== CONSIGNE 1 ==
Extrayez sans rien modifier le passage des enregistrements allant de leur tout début jusqu'à la ligne contenant « Describe the element », celle-ci comprise.

== DOCUMENT ==
-------

Samedi 3 août 2019
Quelle belle île que celle de Noirmoutier, à laquelle est rattachée toute une histoire. A La Guérinière (85), le Musée des Traditions de l'île, fondé en 1973, est sans doute le meilleur endroit pour en apprendre davantage sur la culture et l'histoire de celle qu'on surnommât un temps le Pays des polders. C'est à la suite de la prise de conscience de la disparition progressive des éléments de la vie quotidienne, autant d'objets rares et fragiles, que Geneviève Coulombeau, alors conseiller municipal et universitaire, récupérera de précieux témoignages auprès de la population par le biais d'une collecte toujours d'actualité. Le musée, qui comporte désormais huit salles et une cour intérieure, se dresse sur la place de l'Eglise et invite ses nombreux visiteurs à découvrir Noirmoutier à travers des thèmes aussi divers que les marais salants, la marine, la pêche, l'artisanat, les coiffes et les costumes, l'agriculture, l'intérieur de la maison noirmoutrine et les religions.

-------

== DONNÉES EXTRAITES ==
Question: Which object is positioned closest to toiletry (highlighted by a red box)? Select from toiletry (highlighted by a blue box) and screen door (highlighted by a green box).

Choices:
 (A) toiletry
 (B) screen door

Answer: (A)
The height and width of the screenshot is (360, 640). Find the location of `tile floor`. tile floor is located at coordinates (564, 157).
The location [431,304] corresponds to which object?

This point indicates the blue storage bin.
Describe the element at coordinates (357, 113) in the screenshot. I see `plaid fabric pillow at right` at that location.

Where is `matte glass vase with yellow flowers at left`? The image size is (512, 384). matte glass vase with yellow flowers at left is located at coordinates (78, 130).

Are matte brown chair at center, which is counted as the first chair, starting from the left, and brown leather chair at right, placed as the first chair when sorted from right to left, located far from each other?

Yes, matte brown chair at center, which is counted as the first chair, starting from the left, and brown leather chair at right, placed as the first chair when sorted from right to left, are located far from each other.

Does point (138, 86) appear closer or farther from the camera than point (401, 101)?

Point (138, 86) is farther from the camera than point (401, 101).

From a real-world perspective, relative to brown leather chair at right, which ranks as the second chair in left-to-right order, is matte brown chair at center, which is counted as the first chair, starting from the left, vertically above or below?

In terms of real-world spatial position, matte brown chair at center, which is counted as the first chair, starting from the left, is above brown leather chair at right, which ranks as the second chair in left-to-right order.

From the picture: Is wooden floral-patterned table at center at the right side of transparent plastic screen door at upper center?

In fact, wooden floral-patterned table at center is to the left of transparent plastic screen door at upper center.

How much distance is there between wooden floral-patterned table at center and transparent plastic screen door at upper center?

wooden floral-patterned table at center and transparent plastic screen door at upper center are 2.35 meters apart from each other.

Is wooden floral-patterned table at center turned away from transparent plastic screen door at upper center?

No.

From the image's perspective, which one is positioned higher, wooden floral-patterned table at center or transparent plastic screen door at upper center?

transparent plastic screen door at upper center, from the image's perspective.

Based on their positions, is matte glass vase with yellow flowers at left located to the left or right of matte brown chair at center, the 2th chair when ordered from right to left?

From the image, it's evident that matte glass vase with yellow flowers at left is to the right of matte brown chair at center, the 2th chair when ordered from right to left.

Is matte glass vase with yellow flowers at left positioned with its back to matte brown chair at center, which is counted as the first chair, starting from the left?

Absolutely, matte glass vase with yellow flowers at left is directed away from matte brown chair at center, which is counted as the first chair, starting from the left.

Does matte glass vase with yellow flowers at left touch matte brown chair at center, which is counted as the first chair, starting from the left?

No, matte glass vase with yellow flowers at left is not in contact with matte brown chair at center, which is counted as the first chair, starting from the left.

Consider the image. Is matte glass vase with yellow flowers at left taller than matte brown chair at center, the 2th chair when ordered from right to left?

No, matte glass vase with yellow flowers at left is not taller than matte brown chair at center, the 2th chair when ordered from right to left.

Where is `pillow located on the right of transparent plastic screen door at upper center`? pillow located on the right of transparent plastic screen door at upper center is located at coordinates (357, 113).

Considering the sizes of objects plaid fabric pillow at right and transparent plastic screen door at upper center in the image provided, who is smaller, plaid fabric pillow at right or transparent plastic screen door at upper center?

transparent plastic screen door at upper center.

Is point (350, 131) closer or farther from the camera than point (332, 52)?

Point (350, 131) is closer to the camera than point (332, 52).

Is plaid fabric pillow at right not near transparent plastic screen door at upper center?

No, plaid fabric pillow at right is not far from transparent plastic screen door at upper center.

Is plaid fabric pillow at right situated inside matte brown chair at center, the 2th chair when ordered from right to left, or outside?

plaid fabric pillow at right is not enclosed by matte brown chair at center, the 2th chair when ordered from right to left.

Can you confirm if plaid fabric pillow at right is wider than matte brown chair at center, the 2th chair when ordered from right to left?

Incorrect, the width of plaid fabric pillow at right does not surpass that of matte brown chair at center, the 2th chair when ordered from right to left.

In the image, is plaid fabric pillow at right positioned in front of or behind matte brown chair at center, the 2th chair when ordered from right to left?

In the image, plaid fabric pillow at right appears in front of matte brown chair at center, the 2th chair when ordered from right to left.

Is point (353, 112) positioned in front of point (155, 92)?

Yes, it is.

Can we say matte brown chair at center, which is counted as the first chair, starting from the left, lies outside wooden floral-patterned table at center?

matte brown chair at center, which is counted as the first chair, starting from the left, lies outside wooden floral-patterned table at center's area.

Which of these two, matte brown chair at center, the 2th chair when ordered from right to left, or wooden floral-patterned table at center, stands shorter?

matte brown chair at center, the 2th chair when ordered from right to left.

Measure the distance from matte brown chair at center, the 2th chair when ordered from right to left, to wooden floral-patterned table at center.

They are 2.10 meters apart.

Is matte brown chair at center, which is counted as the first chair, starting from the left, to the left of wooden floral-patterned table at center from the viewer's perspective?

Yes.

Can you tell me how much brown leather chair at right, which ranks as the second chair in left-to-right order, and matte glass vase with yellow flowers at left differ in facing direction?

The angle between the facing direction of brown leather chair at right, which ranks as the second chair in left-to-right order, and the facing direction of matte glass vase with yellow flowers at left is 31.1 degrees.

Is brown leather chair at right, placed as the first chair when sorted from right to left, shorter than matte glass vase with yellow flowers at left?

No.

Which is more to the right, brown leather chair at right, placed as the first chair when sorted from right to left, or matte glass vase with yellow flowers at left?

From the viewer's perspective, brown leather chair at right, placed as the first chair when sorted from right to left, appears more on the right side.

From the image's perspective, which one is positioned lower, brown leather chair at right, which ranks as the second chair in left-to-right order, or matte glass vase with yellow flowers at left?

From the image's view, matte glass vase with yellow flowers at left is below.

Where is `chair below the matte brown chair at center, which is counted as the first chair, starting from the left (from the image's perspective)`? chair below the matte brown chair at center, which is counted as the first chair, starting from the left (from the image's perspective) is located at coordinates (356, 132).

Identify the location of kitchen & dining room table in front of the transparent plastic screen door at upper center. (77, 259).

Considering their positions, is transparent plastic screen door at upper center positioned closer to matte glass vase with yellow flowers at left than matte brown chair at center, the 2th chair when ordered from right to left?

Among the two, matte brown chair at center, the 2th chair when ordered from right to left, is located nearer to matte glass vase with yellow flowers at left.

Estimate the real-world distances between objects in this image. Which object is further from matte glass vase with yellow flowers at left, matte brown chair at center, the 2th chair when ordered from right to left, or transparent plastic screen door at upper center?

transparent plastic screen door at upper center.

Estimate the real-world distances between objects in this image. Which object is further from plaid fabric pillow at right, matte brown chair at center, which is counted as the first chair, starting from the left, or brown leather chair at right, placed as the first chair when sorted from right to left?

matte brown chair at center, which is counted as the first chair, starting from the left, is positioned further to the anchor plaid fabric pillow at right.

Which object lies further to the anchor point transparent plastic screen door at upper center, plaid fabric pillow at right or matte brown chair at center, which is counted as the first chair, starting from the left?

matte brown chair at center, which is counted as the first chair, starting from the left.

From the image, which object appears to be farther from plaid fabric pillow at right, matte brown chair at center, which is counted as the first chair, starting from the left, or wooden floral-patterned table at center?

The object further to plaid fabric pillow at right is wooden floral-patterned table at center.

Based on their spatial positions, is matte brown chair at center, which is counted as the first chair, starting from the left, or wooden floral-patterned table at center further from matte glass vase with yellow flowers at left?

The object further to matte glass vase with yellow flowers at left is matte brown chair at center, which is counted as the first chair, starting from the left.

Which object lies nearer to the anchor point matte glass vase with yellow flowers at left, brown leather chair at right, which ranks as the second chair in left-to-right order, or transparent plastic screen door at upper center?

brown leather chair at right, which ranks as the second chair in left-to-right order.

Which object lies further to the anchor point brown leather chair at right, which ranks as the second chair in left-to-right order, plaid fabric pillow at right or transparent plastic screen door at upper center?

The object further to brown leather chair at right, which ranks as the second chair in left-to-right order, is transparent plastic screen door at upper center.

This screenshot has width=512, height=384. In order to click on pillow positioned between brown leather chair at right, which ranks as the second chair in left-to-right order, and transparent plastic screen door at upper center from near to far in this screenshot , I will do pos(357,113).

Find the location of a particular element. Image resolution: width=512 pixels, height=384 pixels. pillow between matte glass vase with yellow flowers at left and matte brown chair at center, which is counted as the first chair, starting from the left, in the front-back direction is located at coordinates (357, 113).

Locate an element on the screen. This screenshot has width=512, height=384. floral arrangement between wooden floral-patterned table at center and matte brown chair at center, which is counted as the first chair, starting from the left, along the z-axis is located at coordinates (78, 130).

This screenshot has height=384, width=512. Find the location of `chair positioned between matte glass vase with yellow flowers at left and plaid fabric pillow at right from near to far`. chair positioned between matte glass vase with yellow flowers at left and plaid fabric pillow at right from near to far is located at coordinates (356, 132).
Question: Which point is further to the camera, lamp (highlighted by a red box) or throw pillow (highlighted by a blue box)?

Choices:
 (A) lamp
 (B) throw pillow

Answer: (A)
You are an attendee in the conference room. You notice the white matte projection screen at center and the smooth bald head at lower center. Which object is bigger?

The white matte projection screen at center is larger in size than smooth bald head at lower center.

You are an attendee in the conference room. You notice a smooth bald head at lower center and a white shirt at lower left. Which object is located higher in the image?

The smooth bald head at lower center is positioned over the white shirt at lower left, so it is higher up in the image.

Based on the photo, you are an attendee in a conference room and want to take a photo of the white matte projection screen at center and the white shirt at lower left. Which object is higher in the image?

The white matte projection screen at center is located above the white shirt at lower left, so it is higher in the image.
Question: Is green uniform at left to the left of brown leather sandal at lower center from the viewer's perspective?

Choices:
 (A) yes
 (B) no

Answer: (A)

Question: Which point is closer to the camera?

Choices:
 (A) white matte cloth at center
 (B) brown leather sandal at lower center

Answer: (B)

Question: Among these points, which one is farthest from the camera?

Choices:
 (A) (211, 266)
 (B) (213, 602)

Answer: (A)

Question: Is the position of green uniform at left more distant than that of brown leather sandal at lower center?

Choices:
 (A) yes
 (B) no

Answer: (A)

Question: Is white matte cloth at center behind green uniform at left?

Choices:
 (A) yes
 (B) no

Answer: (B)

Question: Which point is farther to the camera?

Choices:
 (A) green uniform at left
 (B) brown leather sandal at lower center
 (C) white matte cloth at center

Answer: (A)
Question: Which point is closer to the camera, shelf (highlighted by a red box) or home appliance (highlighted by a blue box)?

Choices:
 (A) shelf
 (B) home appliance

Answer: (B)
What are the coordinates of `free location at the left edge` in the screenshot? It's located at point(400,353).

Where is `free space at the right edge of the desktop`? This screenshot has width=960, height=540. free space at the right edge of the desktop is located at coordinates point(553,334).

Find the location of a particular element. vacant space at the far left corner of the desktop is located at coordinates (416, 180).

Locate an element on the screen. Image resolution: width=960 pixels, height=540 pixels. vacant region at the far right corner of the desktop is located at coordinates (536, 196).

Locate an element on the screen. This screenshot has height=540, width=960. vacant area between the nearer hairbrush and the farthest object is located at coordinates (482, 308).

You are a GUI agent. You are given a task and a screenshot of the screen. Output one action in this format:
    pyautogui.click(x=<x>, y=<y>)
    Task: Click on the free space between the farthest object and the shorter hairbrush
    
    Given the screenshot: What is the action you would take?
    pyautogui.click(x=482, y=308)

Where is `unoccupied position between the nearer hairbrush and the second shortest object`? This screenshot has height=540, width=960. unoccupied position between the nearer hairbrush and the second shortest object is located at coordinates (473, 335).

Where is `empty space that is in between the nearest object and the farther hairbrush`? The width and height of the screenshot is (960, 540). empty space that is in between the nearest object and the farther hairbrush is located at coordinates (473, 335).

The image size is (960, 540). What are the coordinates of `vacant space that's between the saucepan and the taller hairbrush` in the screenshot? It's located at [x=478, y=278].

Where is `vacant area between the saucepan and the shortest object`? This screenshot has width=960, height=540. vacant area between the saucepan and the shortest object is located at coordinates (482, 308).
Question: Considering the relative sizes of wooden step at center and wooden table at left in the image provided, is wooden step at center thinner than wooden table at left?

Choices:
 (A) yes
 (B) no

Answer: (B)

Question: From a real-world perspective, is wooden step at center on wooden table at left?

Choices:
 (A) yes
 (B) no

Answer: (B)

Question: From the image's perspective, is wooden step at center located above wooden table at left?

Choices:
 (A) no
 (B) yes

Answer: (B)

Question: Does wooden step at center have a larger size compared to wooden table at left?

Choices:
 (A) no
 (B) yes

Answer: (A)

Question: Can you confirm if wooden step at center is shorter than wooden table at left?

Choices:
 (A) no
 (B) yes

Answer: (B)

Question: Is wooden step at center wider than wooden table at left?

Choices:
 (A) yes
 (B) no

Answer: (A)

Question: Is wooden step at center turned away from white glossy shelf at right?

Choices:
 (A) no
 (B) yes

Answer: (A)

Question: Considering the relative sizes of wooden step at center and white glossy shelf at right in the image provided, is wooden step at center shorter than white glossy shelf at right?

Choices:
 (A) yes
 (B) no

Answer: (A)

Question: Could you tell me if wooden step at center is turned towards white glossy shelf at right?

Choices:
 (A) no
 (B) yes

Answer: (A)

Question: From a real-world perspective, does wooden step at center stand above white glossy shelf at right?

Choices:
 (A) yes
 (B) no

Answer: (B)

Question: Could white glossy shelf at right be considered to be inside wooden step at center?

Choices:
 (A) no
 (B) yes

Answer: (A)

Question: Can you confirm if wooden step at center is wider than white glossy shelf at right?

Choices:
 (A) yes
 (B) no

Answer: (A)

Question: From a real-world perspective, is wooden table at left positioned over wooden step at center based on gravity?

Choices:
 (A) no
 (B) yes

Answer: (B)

-------

== CONSIGNE 2 ==
D'après le document sur l'île de Noirmoutier, en quelle année le Musée des Traditions de l'île a-t-il été fondé ?

== CORRIGÉ 1 ==
Question: Which object is positioned closest to toiletry (highlighted by a red box)? Select from toiletry (highlighted by a blue box) and screen door (highlighted by a green box).

Choices:
 (A) toiletry
 (B) screen door

Answer: (A)
The height and width of the screenshot is (360, 640). Find the location of `tile floor`. tile floor is located at coordinates (564, 157).
The location [431,304] corresponds to which object?

This point indicates the blue storage bin.
Describe the element at coordinates (357, 113) in the screenshot. I see `plaid fabric pillow at right` at that location.

== CORRIGÉ 2 ==
En 1973.